**EXTRACTED TEXT:**

[Start of section]

Skip to main content

A CLI tool that runs a sequential reconnaissance pipeline against a target URL before a developer writes a scraper.

Project description

scraperecon

Run this before you write a scraper. It tells you what bot protection a site has, whether plain HTTP or TLS impersonation is enough to get through, and how aggressively it rate limits — before you've written a single line of scraper code.

image

Usage

scraperecon https://target.com
scraperecon — https://target.com
━━━━━━━━━━━━━━━━━━━━━━━━━━━━━━━━━━━━━━━━

Stage 1 — Plain HTTP (httpx, scraper User-Agent)
  Status:   403 Forbidden
  Time:     212ms
  Verdict:  Blocked

Stage 2 — TLS Impersonation (chrome131)
  Status:   200 OK
  Time:     389ms
  Verdict:  Open
  Note:     TLS fingerprint was the blocker ✓

Stage 3 — Vendor Detection
  Vendor:     Cloudflare
  Confidence: High
  Signals:    cf-ray header, __cf_bm cookie, challenges.cloudflare.com in body

Stage 4 — Rate Limit Probe
  Skipped (pass --probe-rate to enable)

[End of section]

**EXCERPTED RECORDS:**
[Start of section]

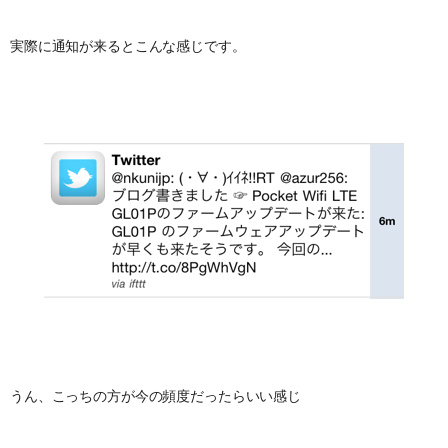
実際に通知が来るとこんな感じです。
うん、こっちの方が今の頻度だったらいい感じ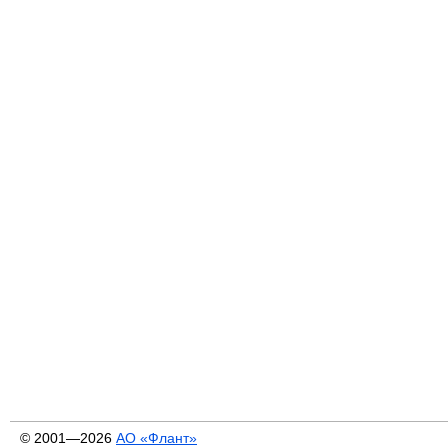
© 2001—2026
АО «Флант»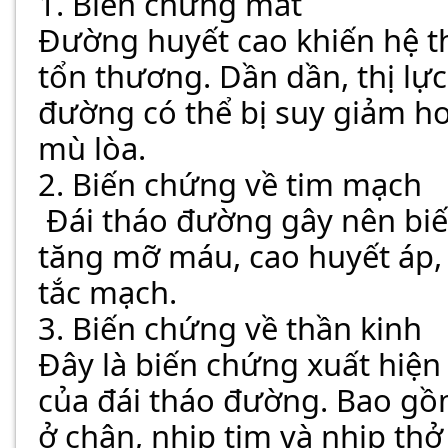
1. Biến chứng mắt
Đường huyết cao khiến hệ t
tổn thương. Dần dần, thị lực
đường có thể bị suy giảm ho
mù lòa. 
2. Biến chứng về tim mạch
 Đái tháo đường gây nên biến chứng về tim mạch như 
tăng mỡ máu, cao huyết áp, 
tắc mạch.
3. Biến chứng về thần kinh
Đây là biến chứng xuất hiện
của đái tháo đường. Bao gồm
ở chân, nhịp tim và nhịp thở 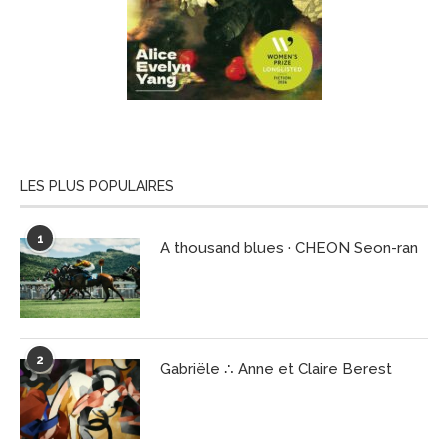
LES PLUS POPULAIRES
1
A thousand blues · CHEON Seon-ran
2
Gabriële ∴ Anne et Claire Berest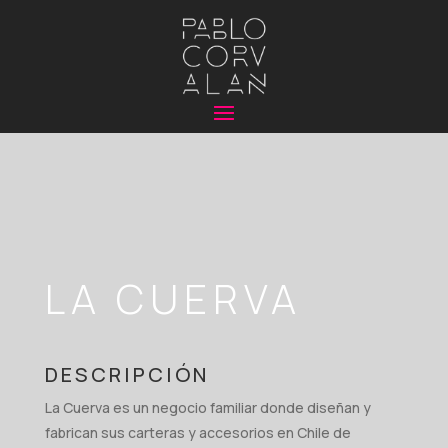
LA CUERVA
DESCRIPCIÓN
La Cuerva es un negocio familiar donde diseñan y
fabrican sus carteras y accesorios en Chile de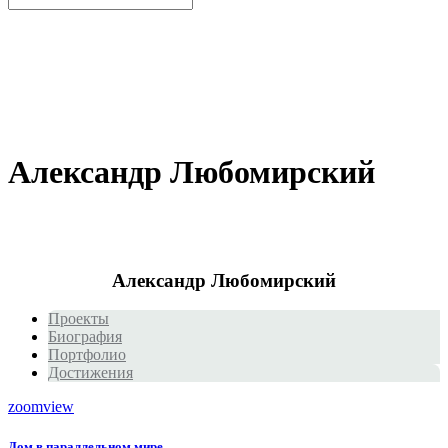
Александр Любомирский
Александр Любомирский
Проекты
Биография
Портфолио
Достижения
zoom
view
Дом в параллельном мире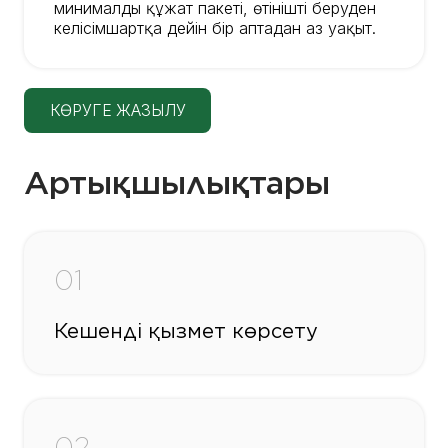
минималды құжат пакеті, өтінішті беруден
келісімшартқа дейін бір аптадан аз уақыт.
КӨРУГЕ ЖАЗЫЛУ
Артықшылықтары
01
Кешенді қызмет көрсету
02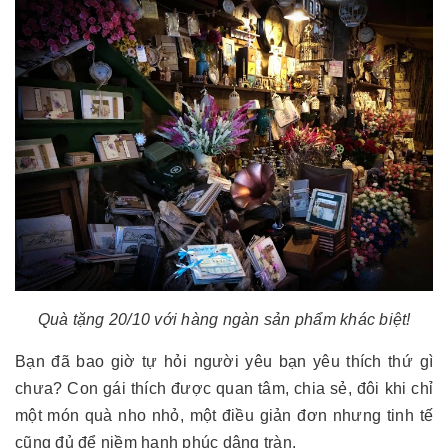
Quà tặng 20/10 với hàng ngàn sản phẩm khác biệt!
Bạn đã bao giờ tự hỏi người yêu bạn yêu thích thứ gì
chưa? Con gái thích được quan tâm, chia sẻ, đôi khi chỉ
một món quà nho nhỏ, một điều giản đơn nhưng tinh tế
cũng đủ để niềm hạnh phúc dâng tràn.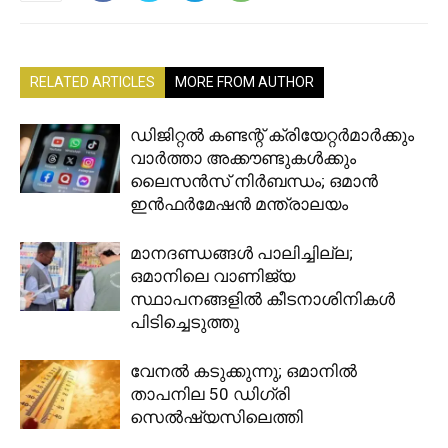
RELATED ARTICLES
MORE FROM AUTHOR
ഡിജിറ്റൽ കണ്ടന്റ് ക്രിയേറ്റർമാർക്കും
വാർത്താ അക്കൗണ്ടുകൾക്കും
ലൈസൻസ് നിർബന്ധം; ഒമാൻ
ഇൻഫർമേഷൻ മന്ത്രാലയം
മാനദണ്ഡങ്ങൾ പാലിച്ചില്ല;
ഒമാനിലെ വാണിജ്യ
സ്ഥാപനങ്ങളിൽ കീടനാശിനികൾ
പിടിച്ചെടുത്തു
വേനൽ കടുക്കുന്നു; ഒമാനിൽ
താപനില 50 ഡിഗ്രി
സെൽഷ്യസിലെത്തി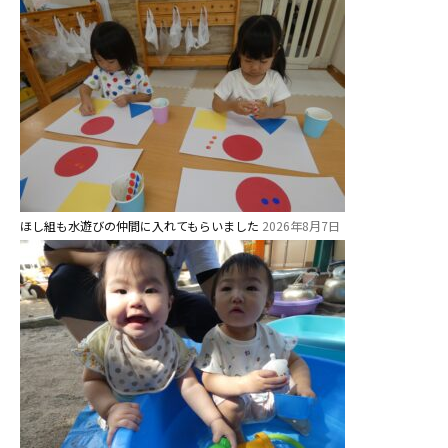
ほし組も水遊びの仲間に入れてもらいました
2026年8月7日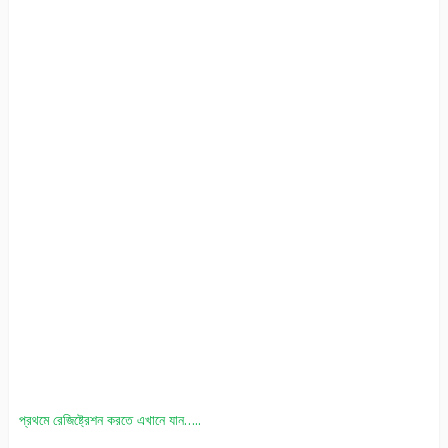
প্রথমে রেজিষ্ট্রেশন করতে এখানে যান…..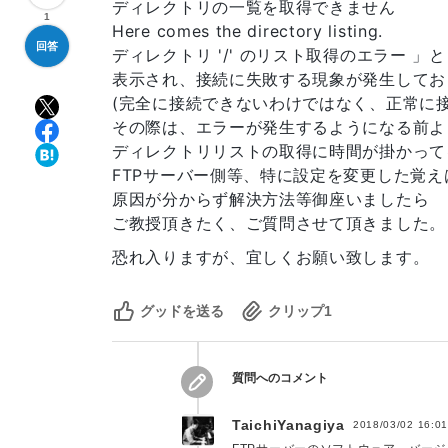
ディレクトリの一覧を取得できません
1
Here comes the directory listing.
回答
ディレクトリ '/' のリスト取得のエラー 」と
表示され、接続に失敗する現象が発生してお
(完全に接続できないわけではなく、正常に
その際は、エラーが発生するようになる前よ
ディレクトリリストの取得に時間が掛かって
FTPサーバー側等、特に設定を変更した覚え
原因が分からず解決方法等御座いましたら
ご教授頂きたく、ご質問させて頂きました。
恐れ入りますが、宜しくお願い致します。
グッドを送る
クリップ
1
質問へのコメント
TaichiYanagiya
2018/03/02 16:0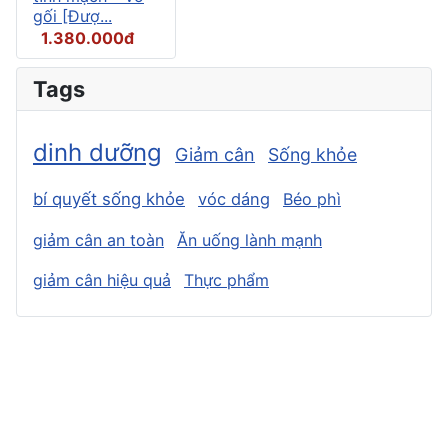
gối [Đượ...
1.380.000đ
Tags
dinh dưỡng
Giảm cân
Sống khỏe
bí quyết sống khỏe
vóc dáng
Béo phì
giảm cân an toàn
Ăn uống lành mạnh
giảm cân hiệu quả
Thực phẩm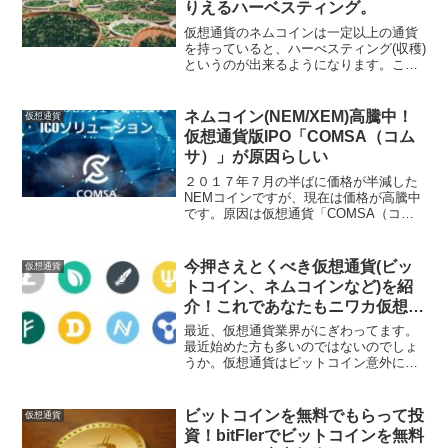
りえるハーベスティング。
仮想通貨のネムコインは一定以上の通貨
を持っていると、ハーべスティング(収穫)
というのが出来るようになります。この
ハーべスティングですが、放っておくだ
けでネムコインが勝手にもらえるという
素晴らしいシステムです(これだけ聞くと
ネムコイン(NEM/XEM)高騰中！
仮想通貨
怪しいですが笑)。...
仮想通貨版IPO「COMSA（コム
サ）」が原因らしい
２０１７年７月の半ばに価格が半減した
NEMコインですが、現在は価格が高騰中
です。原因は仮想通貨「COMSA（コム
サ）」のICOが発表されたというもの。
(ICOは株でいうところのIPO(新規上場イ
ベント)みたいなものです。)COMSAにつ
今押さえとくべき仮想通貨(ビッ
仮想通貨
いて...
トコイン、ネムコインなど)を紹
介！これであなたもニワカ仮想通
貨投資家！
最近、仮想通貨業界がにぎわってます。
最近始めた方も多いのではないのでしょ
うか。仮想通貨はビットコイン意外にも
さまざまなものがあり現在なんと１００
０種類以上の仮想通貨があるとか...。仮
想通貨に投資をする人の多くは「仮想通
ビットコインを無料でもらって投
仮想通貨
貨の仕組みはよく分か...
資！bitFlerでビットコインを無料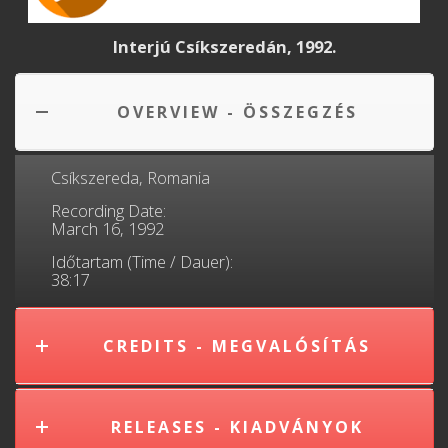
Interjú Csíkszeredán, 1992.
OVERVIEW - ÖSSZEGZÉS
Csíkszereda, Romania
Recording Date:
March 16, 1992
Időtartam (Time / Dauer):
38:17
CREDITS - MEGVALÓSÍTÁS
RELEASES - KIADVÁNYOK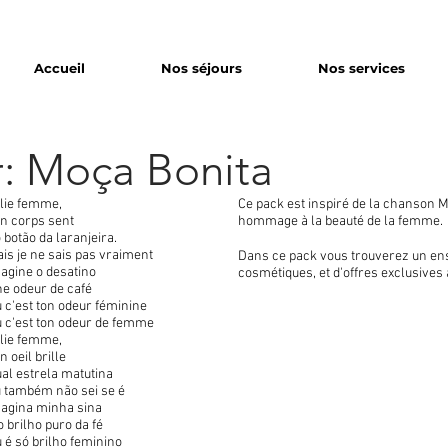
Accueil
Nos séjours
Nos services
: Moça Bonita
lie femme,
Ce pack est inspiré de la chanson M
n corps sent
hommage à la beauté de la femme.
 botão da laranjeira.
is je ne sais pas vraiment
Dans ce pack vous trouverez un ens
agine o desatino
cosmétiques, et d'offres exclusives
e odeur de café
 c'est ton odeur féminine
 c'est ton odeur de femme
lie femme,
n oeil brille
al estrela matutina
 também não sei se é
agina minha sina
o brilho puro da fé
 é só brilho feminino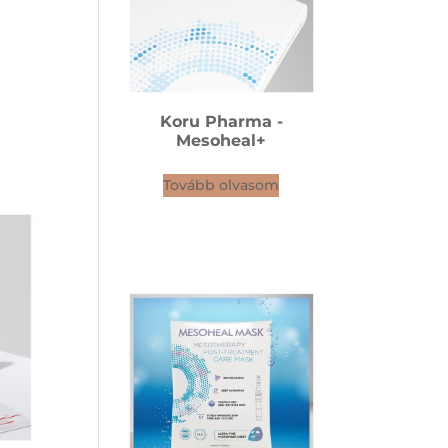
Koru Pharma -
Mesoheal+
Tovább olvasom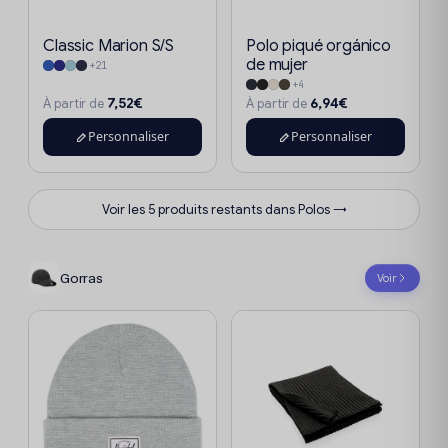
Classic Marion S/S
Polo piqué orgánico
de mujer
+21
+4
7,52€
6,94€
À partir de
À partir de
Personnaliser
Personnaliser
Voir les 5 produits restants dans Polos →
Gorras
Voir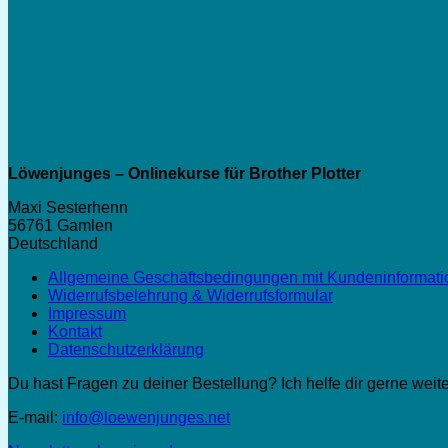
Löwenjunges – Onlinekurse für Brother Plotter
Maxi Sesterhenn
56761 Gamlen
Deutschland
Allgemeine Geschäftsbedingungen mit Kundeninformat
Widerrufsbelehrung & Widerrufsformular
Impressum
Kontakt
Datenschutzerklärung
Du hast Fragen zu deiner Bestellung? Ich helfe dir gerne weite
E-mail:
info@loewenjunges.net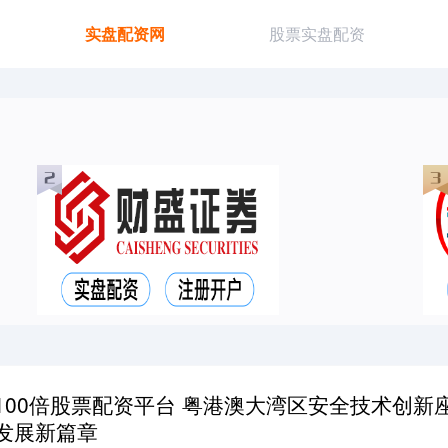
实盘配资网
股票实盘配资
100倍股票配资平台 粤港澳大湾区安全技术创
发展新篇章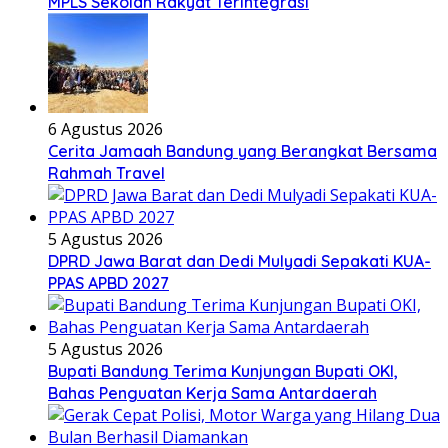
MPLS Sekolah Rakyat Terintegrasi
6 Agustus 2026
Cerita Jamaah Bandung yang Berangkat Bersama
Rahmah Travel
5 Agustus 2026
DPRD Jawa Barat dan Dedi Mulyadi Sepakati KUA-
PPAS APBD 2027
5 Agustus 2026
Bupati Bandung Terima Kunjungan Bupati OKI,
Bahas Penguatan Kerja Sama Antardaerah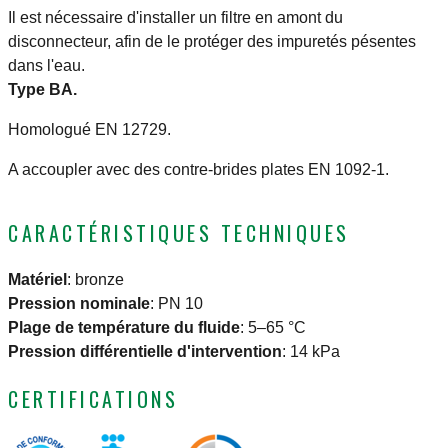
Il est nécessaire d'installer un filtre en amont du
disconnecteur, afin de le protéger des impuretés pésentes
dans l'eau.
Type BA.
Homologué EN 12729.
A accoupler avec des contre-brides plates EN 1092-1.
CARACTÉRISTIQUES TECHNIQUES
Matériel
:
bronze
Pression nominale
:
PN 10
Plage de température du fluide
:
5–65 °C
Pression différentielle d'intervention
:
14 kPa
CERTIFICATIONS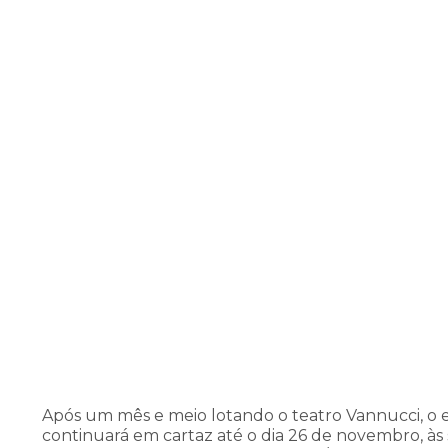
Após um mês e meio lotando o teatro Vannucci, o e
continuará em cartaz até o dia 26 de novembro, às s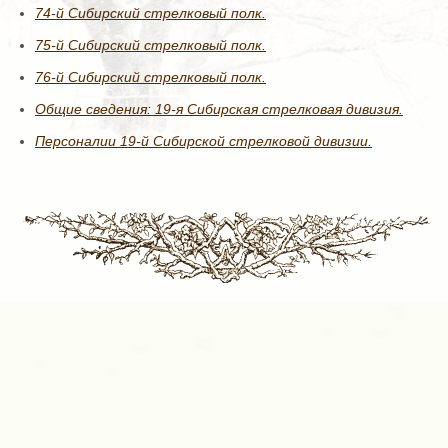
74-й Сибирский стрелковый полк.
75-й Сибирский стрелковый полк.
76-й Сибирский стрелковый полк.
Общие сведения: 19-я Сибирская стрелковая дивизия.
Персоналии 19-й Сибирской стрелковой дивизии.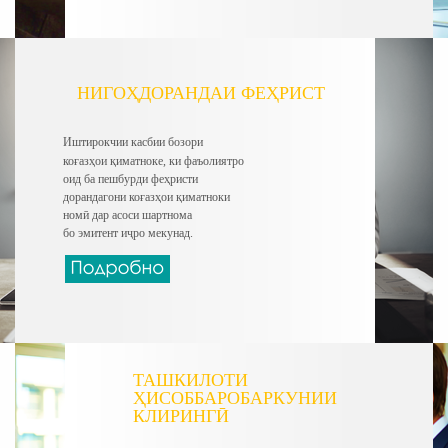
НИГОҲДОРАНДАИ ФЕҲРИСТ
Иштирокчии касбии бозори
коғазҳои қиматноке, ки фаъолиятро
оид ба пешбурди феҳристи
дорандагони коғазҳои қиматноки
номӣ
дар асоси шартнома
бо эмитент иҷро мекунад.
ТАШКИЛОТИ
ҲИСОББАРОБАРКУНИИ
КЛИРИНГӢ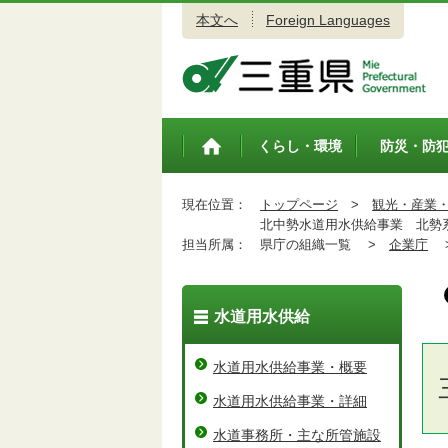
本文へ
Foreign Languages
三重県公式ウェブサイト
くらし・環境
防災・防
トップペ
ージ
現在位置：
トップページ
>
観光・産業
北中勢水道用水供給事業 北勢
担当所属：
県庁の組織一覧 >
企業庁
水道用水供給
水道用水供給事業・概要
水道用水供給事業・詳細
水道事務所・主な所管施設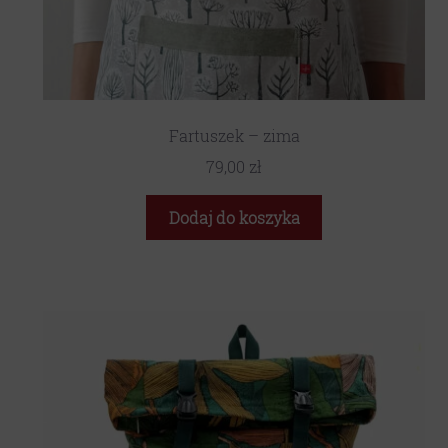
Fartuszek – zima
79,00
zł
Dodaj do koszyka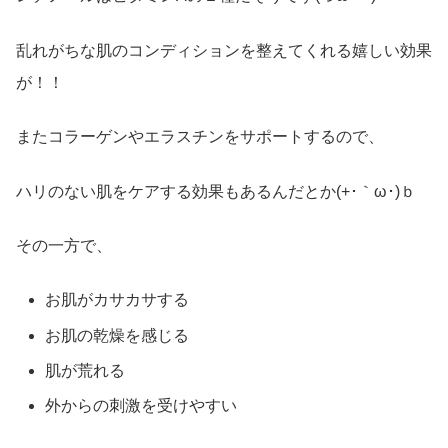
乱れがちな肌のコンディションを整えてくれる嬉しい効果
が！！
またコラーゲンやエラスチンをサポートするので、
ハリのない肌をケアする効果もあるんだとか(+･｀ω･)ｂ
その一方で、
お肌がカサカサする
お肌の乾燥を感じる
肌が荒れる
外からの刺激を受けやすい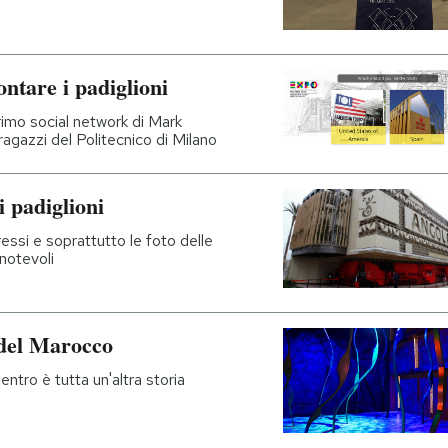
ontare i padiglioni
rimo social network di Mark
agazzi del Politecnico di Milano
i padiglioni
gressi e soprattutto le foto delle
 notevoli
 del Marocco
ntro è tutta un'altra storia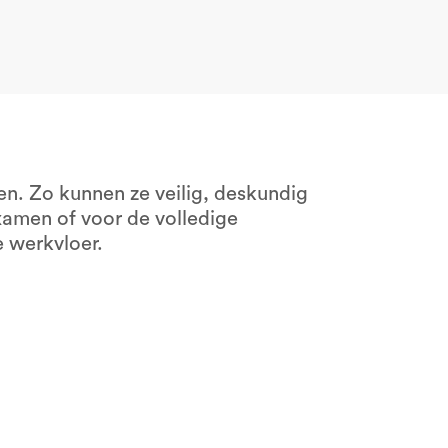
en. Zo kunnen ze veilig, deskundig
xamen of voor de volledige
e werkvloer.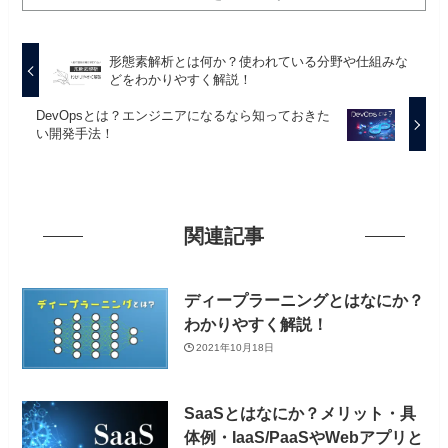
形態素解析とは何か？使われている分野や仕組みな
どをわかりやすく解説！
DevOpsとは？エンジニアになるなら知っておきた
い開発手法！
関連記事
ディープラーニングとはなにか？
わかりやすく解説！
2021年10月18日
SaaSとはなにか？メリット・具
体例・IaaS/PaaSやWebアプリと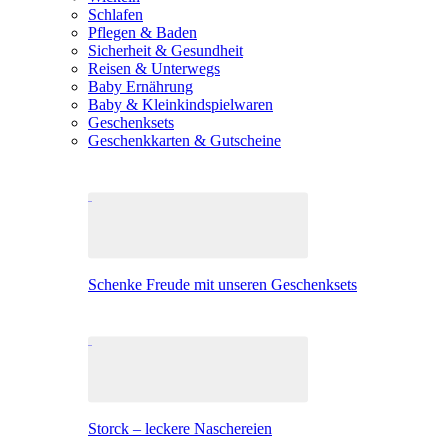
Schlafen
Pflegen & Baden
Sicherheit & Gesundheit
Reisen & Unterwegs
Baby Ernährung
Baby & Kleinkindspielwaren
Geschenksets
Geschenkkarten & Gutscheine
Schenke Freude mit unseren Geschenksets
Storck – leckere Naschereien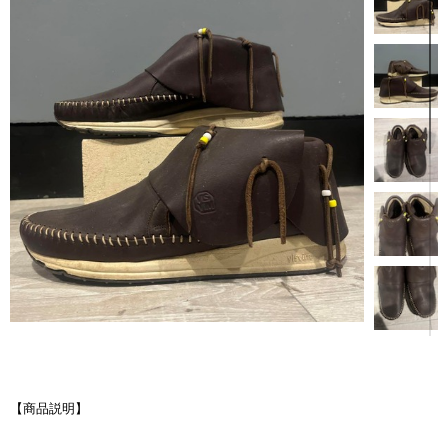
【商品説明】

[End of section]

**WORK REQUEST 1:**
Reproduce the scraperecon project description starting at "scraperecon https://target.com" and ending at "(httpx, scraper User-Agent)", swapping "httpx" for "requests".
**WORK REQUEST 2:**
In the scraperecon sample output, which vendor does Stage 3 detect?
**WORK REQUEST 3:**
Write what comes next in the scraperecon project description, picking up after its last line.
The entries are separate material, apart from the scraperecon project description.

**EXERCISE OUTPUT 1:**
scraperecon https://target.com
scraperecon — https://target.com
━━━━━━━━━━━━━━━━━━━━━━━━━━━━━━━━━━━━━━━━

Stage 1 — Plain HTTP (requests, scraper User-Agent)

**EXERCISE OUTPUT 2:**
Cloudflare, with high confidence.

**EXERCISE OUTPUT 3:**
Recommendation
  Use curl_cffi with chrome131 TLS profile
  No CAPTCHA detected at probe volume
  Proxy rotation not required at low request rates

What it does

scraperecon runs four stages against a URL in order, stopping early where it can.

Stage 1 — Plain HTTP

A basic GET with no tricks. If this comes back clean, you don't need anything else — plain httpx or requests will work fine and you can stop here.

It also checks whether a 200 response is actually real content or a JS challenge page. Cloudflare in particular loves returning 200 with a challenge rather than a 403. scraperecon catches that and marks it Challenged instead of lying to you with a green Open.

Stage 2 — TLS Impersonation

If Stage 1 was blocked or challenged, it retries using curl_cffi impersonating Chrome's TLS fingerprint. A lot of bot detection happens at the TLS handshake level — Python's requests library has a completely different fingerprint from a real browser, and that alone is enough to get you blocked on many sites before the server has even looked at your headers. If Stage 2 passes where Stage 1 didn't, you know exactly what the fix is.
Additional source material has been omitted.